My week, including a Lib Dem membership rise, The Avalanches, and why I'm putting pressure on Theresa May over child refugees.

It is a boost for us that Nick Clegg has agreed to return to the front line and be our Brexit spokesperson. I hadn’t even had a chance at our meeting to make him the offer when he said: “Before we start, I’ve been thinking about this and want to take on the fight over Europe.”

With Labour apparently willing to give the Tories a free pass to take us out of Europe, the Liberal Democrats are the only UK-wide party that will go into the next election campaigning to maintain our membership of the EU. The stage is remarkably clear for us to remind Theresa May precisely what she would be risking if we abandon free trade, free movement, environmental protection, workers’ rights and cross-border security co-operation.

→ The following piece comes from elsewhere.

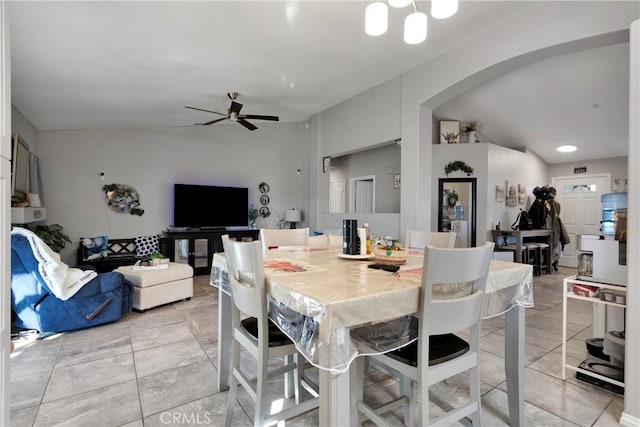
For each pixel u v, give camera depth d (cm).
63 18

More than a month on from the referendum, all we have heard from the Tories is that “Brexit means Brexit” – but they have given us no clue that they understand what that means.

 

Premature obituaries

Not long ago, the received wisdom was that all political parties were dying – but lately the supposed corpses have twitched into life. True, many who have joined Labour’s ranks are so hard left that they don’t see winning elections as a primary (or even a desirable) purpose of a party, and opening up Labour to those with a very different agenda could ultimately destroy it.

Our experience has been happier: 20,000 people joined the Liberal Democrat fightback in the wake of the 2015 general election result, and 17,000 more have joined since the referendum. We now have more members than at any time this century.

 

Breaking up is hard to do

Journalists have been asking repeatedly if I want to see the break-up of the Labour Party, with moderates defecting to the Liberal Democrats. I have been clear that I am not a home-wrecker and it is for Labour to determine its own future, just as I focus on advancing the Liberal Democrat cause. Yet I have also been clear that I am happy for my party to be a home for liberals of whatever hue. I enjoyed campaigning in the referendum with a variety of progressive figures, just as moderates from different parties shared platforms in 1975. It struck me that far more unites us than divides us.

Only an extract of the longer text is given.